■ Source records
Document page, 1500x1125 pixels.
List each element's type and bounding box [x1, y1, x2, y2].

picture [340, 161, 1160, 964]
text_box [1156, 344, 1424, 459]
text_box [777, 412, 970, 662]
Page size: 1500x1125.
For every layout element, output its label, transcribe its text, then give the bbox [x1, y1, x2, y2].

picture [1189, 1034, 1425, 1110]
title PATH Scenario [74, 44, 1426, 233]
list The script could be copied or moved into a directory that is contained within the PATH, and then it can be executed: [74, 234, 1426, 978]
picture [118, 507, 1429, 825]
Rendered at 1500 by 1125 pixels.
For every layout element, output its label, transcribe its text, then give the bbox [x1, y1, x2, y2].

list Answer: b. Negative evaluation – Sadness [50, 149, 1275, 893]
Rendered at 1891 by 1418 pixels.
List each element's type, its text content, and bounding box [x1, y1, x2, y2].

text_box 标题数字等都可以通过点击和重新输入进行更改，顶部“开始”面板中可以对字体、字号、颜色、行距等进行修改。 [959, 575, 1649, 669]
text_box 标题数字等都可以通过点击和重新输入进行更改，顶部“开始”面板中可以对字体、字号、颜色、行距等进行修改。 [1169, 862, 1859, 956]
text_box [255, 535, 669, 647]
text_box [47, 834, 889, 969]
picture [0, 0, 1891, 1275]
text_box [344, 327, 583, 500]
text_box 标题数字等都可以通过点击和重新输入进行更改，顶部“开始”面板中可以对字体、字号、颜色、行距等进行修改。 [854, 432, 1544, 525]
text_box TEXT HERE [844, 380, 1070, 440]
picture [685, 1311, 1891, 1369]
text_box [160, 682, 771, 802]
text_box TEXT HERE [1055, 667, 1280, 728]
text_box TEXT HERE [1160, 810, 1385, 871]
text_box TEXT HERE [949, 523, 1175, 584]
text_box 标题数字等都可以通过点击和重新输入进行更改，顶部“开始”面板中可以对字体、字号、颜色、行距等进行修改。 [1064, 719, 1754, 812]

■ Work request
Stopping at the line containing "Page size: 1500x1125.", please repeat exactly every line from the very start of the entries, that line included, and nothing more.

■ Final answer
Document page, 1500x1125 pixels.
List each element's type and bounding box [x1, y1, x2, y2].

picture [340, 161, 1160, 964]
text_box [1156, 344, 1424, 459]
text_box [777, 412, 970, 662]
Page size: 1500x1125.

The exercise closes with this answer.